_WHAT IS EXPECTED:_ Copy the material below character for character, but leave the pictures out of your answer.
━━━━━ DATASET RECORDS ━━━━━
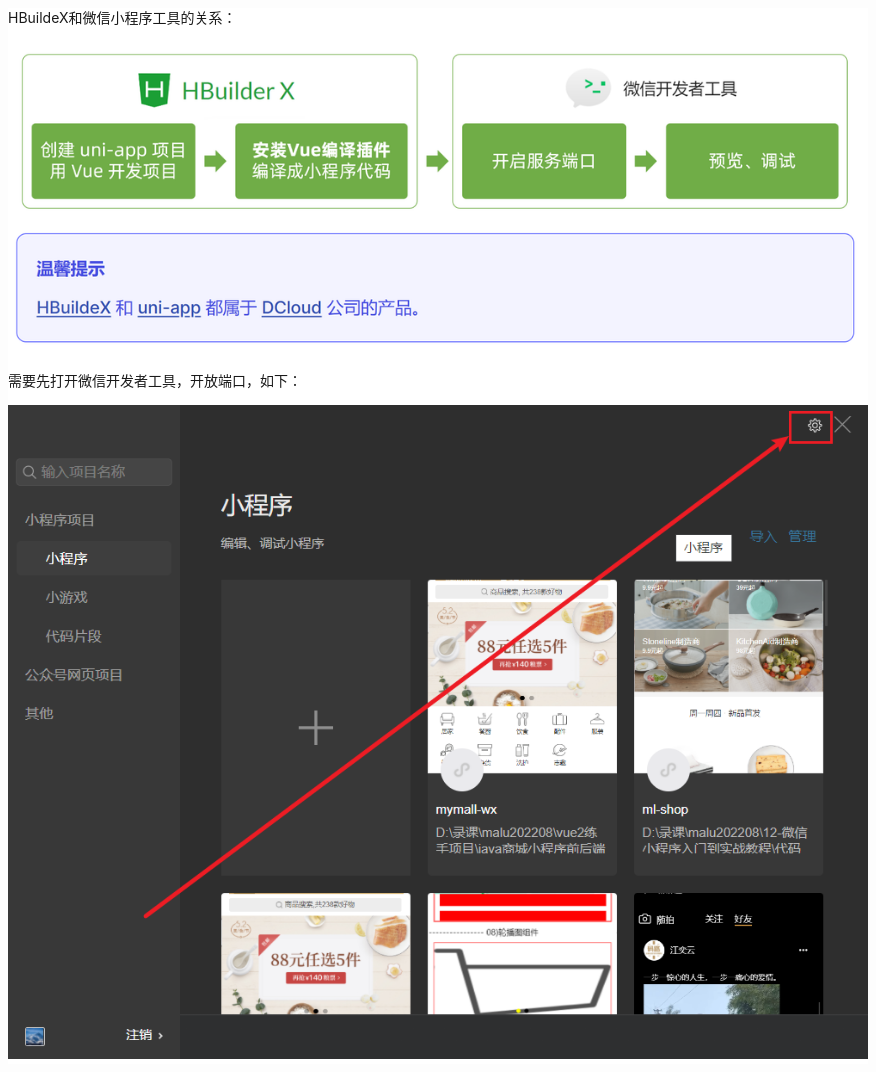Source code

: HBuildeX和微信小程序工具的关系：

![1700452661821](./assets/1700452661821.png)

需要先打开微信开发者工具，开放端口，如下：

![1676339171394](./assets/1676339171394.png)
━━━━━
_RESPONSE TO THE EXERCISE:_
Source code

: HBuildeX和微信小程序工具的关系：

![1700452661821](./assets/1700452661821.png)

需要先打开微信开发者工具，开放端口，如下：

![1676339171394](./assets/1676339171394.png)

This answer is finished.